Given the very low participation rates, and finding that posts on average ran about 120 characters (I strongly suspect that much activity was part of a Twitter-oriented social strategy, though it's possible that SocMed posts just trend short), seven years' of history from a few tens of millions of active accounts (out of > 4 billion registered profiles) only amounted to a few GiB.

This has a bearing on a few other aspects:

- The Archive Team (AT, working with, but unaffiliated with, the Internet Archive, IA) was engaged in an archival effort aimed at G+. That had ... mixed success (much content was archived, one heck of a lot wasn't, very few comments survive (threads were curtailed to the most recent ten or so, absent search it remains fairly useless, those with "vanity accounts" (based on a selected account name rather than a random hash) prove to be even less accessible). In addition to all of that, by scraping full pages and attempting to present the site as it presented online, AT/IA are committing to a tremendous increase in the stored data requirements whilst missing much of what actually made the site actually of interest.

- Those interested in storing text contributions of even large populations face very modest storage requirements.
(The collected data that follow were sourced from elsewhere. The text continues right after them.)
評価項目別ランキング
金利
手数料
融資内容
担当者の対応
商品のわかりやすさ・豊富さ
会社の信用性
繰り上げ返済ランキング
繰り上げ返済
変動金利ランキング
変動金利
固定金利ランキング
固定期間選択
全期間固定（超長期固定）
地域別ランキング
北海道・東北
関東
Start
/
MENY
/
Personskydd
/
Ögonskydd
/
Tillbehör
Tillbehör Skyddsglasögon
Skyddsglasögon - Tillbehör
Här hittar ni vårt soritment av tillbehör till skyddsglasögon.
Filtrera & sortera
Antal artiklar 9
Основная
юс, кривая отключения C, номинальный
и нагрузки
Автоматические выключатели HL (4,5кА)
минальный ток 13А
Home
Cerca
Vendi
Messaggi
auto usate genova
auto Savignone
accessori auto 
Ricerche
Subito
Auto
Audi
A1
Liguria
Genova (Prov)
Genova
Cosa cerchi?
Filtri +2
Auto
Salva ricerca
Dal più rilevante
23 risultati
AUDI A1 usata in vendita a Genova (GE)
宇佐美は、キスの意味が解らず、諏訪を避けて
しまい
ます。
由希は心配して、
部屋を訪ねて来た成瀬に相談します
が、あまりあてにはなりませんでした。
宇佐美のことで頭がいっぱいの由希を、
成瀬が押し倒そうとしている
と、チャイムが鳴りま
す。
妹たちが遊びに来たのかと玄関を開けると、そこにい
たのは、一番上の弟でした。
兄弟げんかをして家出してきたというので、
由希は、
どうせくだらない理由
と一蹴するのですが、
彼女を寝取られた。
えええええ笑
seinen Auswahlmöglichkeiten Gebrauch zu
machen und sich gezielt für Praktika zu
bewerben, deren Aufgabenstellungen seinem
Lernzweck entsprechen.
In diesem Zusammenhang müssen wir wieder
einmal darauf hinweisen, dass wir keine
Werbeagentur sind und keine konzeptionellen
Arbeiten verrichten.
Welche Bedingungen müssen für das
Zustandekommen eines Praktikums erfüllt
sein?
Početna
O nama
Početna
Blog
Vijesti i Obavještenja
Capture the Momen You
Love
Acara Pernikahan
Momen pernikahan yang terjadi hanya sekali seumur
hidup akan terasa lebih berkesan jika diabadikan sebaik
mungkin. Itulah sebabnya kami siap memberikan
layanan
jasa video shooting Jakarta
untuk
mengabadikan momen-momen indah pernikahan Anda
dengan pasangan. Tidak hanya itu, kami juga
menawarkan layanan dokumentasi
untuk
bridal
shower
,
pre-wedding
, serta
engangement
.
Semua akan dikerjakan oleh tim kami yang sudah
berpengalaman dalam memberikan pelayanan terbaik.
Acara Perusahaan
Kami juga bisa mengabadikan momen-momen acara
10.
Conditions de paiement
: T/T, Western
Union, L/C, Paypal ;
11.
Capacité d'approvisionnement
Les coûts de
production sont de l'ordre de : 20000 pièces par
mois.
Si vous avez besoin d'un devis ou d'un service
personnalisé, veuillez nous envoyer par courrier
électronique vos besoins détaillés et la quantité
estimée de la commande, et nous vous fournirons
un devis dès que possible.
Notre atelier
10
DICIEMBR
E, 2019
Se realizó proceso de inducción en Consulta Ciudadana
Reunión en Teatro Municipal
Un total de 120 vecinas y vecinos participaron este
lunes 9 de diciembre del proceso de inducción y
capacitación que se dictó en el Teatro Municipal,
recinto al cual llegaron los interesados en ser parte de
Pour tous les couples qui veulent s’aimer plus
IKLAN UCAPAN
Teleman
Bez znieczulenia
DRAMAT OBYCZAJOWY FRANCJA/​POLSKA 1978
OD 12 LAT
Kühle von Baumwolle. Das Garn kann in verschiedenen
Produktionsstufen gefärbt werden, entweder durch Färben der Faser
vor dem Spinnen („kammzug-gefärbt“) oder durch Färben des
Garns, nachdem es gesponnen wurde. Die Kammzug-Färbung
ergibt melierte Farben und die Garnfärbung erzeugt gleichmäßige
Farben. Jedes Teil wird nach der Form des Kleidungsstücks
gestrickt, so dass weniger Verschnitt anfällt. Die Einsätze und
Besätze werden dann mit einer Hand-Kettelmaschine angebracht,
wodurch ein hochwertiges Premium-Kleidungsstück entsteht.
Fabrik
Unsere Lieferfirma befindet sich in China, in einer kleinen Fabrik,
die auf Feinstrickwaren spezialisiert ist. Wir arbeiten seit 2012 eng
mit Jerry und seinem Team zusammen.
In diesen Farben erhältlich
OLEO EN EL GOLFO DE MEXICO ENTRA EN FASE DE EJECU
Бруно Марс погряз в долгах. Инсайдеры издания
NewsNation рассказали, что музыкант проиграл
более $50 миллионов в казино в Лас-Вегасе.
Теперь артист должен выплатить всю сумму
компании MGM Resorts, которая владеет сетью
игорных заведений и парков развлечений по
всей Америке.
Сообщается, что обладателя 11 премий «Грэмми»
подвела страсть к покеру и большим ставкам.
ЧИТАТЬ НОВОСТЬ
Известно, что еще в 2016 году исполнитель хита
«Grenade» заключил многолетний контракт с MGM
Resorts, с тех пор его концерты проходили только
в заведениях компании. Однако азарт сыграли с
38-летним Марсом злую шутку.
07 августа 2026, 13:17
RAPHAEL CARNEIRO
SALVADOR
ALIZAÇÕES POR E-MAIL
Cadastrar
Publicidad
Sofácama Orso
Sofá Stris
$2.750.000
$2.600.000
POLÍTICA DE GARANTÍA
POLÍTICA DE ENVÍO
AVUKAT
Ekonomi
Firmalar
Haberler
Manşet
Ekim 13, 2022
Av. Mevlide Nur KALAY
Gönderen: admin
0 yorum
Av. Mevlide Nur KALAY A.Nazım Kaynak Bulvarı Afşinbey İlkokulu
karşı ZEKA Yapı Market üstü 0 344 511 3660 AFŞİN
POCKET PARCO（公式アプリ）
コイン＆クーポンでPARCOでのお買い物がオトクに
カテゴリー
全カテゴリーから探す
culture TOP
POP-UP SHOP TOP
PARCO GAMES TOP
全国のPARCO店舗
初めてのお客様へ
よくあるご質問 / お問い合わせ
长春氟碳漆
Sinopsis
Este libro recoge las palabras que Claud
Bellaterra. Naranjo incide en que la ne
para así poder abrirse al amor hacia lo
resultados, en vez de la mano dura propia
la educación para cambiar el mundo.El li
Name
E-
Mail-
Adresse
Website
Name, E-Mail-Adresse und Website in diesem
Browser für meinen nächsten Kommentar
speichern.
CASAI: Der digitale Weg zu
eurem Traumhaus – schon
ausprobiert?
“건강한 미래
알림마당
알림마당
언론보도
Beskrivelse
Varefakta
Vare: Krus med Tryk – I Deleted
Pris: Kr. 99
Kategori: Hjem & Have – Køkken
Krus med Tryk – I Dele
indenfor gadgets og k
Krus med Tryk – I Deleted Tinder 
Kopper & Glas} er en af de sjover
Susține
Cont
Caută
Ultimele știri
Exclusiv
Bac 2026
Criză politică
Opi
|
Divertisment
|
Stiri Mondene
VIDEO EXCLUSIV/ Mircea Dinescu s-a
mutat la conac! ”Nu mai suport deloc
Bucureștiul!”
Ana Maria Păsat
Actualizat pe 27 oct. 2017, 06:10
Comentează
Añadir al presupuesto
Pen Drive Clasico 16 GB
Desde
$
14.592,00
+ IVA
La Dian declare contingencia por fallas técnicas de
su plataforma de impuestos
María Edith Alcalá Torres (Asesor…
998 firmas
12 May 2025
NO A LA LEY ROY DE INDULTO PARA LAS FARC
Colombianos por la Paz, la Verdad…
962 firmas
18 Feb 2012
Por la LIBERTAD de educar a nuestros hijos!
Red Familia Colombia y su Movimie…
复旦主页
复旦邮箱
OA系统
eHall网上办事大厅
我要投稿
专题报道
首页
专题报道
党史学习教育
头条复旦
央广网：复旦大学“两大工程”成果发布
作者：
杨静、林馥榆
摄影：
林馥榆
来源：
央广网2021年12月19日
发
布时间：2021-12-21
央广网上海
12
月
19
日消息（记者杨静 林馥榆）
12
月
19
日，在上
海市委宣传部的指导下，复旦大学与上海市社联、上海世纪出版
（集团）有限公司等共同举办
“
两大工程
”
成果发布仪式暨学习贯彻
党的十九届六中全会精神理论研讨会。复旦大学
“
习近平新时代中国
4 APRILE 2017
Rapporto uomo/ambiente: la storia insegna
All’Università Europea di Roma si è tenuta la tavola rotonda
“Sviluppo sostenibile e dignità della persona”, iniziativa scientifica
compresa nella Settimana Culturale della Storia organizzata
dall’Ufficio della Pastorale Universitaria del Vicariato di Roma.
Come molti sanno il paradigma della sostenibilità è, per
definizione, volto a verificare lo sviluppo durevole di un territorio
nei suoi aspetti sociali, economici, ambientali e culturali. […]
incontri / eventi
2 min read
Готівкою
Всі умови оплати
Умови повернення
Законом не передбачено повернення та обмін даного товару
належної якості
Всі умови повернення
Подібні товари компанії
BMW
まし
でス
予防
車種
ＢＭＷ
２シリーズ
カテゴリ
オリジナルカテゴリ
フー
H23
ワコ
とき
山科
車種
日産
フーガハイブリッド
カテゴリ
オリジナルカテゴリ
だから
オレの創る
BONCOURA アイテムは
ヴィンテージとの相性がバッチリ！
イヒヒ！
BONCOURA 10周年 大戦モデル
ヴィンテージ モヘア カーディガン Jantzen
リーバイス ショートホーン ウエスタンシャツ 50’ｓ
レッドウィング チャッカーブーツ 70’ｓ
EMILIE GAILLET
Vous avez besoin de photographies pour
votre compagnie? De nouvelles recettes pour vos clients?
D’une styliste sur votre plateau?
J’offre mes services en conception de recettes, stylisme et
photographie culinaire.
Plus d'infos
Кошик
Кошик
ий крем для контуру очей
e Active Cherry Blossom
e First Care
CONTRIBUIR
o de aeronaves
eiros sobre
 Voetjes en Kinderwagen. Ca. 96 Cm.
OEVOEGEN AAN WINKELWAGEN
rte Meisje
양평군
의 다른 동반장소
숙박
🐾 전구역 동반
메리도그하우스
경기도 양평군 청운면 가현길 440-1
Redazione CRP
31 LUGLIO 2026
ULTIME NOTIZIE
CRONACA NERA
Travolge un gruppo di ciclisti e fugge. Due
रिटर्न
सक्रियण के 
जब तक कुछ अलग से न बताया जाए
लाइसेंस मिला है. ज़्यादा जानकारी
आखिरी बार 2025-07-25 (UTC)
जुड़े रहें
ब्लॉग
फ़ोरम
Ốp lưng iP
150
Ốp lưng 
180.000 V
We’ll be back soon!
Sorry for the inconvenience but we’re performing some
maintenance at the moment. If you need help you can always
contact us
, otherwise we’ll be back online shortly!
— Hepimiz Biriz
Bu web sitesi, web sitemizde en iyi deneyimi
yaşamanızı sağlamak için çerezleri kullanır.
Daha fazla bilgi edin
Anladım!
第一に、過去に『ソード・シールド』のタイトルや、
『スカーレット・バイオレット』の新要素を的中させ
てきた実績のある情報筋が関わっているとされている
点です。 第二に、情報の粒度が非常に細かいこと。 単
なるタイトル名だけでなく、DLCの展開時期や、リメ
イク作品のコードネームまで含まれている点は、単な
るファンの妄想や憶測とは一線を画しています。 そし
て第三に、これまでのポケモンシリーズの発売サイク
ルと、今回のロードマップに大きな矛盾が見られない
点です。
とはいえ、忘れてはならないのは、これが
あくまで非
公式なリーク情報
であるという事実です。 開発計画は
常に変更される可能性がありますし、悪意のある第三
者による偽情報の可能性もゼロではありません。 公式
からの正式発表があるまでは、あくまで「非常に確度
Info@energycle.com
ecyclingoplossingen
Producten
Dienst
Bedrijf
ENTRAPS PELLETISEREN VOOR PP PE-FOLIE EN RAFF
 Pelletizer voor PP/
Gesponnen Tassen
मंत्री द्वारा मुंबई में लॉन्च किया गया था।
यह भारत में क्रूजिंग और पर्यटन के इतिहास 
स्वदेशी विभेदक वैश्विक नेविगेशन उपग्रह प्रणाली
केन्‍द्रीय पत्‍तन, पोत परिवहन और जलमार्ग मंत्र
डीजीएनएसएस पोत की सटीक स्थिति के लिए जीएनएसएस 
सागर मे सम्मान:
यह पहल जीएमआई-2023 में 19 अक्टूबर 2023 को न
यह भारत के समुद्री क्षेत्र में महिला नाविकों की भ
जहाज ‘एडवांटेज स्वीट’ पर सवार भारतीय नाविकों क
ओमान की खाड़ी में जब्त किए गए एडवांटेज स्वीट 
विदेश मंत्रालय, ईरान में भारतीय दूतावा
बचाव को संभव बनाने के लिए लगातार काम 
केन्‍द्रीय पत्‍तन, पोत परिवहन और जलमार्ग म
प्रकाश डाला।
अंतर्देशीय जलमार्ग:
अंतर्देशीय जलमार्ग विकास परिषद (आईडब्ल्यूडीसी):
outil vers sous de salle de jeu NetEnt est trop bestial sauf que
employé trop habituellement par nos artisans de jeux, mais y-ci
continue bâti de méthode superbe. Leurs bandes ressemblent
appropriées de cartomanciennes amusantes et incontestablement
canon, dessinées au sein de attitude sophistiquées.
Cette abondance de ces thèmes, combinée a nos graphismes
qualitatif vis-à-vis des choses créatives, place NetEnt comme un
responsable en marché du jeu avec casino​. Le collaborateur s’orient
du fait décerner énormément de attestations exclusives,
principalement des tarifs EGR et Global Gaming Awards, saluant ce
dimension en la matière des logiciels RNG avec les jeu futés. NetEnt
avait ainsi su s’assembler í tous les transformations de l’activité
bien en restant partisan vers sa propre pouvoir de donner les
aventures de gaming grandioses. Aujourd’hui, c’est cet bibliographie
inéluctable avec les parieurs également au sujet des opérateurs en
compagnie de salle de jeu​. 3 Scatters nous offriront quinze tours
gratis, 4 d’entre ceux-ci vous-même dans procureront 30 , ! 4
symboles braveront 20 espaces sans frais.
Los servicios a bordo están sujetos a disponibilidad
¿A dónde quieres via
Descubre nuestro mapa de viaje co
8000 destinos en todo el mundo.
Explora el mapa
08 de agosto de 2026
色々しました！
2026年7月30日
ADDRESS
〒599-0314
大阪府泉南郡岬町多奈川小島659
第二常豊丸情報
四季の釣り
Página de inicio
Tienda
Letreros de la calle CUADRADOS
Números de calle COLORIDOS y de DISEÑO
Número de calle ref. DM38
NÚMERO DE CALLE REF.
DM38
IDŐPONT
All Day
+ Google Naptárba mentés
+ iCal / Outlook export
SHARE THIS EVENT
If, say, average online time is 45 minutes daily, typing speed is 45 wpm, and only half of online time is spent writing vs. reading, that's roughly 1,000 words/(person*day), or about 6 KiB/(person*day). That's 6 MiB per 1,000 people, 6 GiB per 1 million, 6 PiB per billion. And ... the true values are almost certainly far lower: I'm pretty certain I've overstated writing time (it's likely closer to 10%), and typing speed (typing on mobile is likely closer to 20--30 wpm, if that). E.g., Facebook sees about 2.45 billion "pieces of content" posted per day, of which half is video. If we assume 120 characters (bytes) per post, that's a surprisingly modest amount, substantially less than 300 GiB/day of text data. (Images, audio, and video will of course inflate that markedly).

- The amount of non-entered data (e.g., location, video, online interactions, commerce) is the bulk of current data collection / surveillance state & capitalism systems.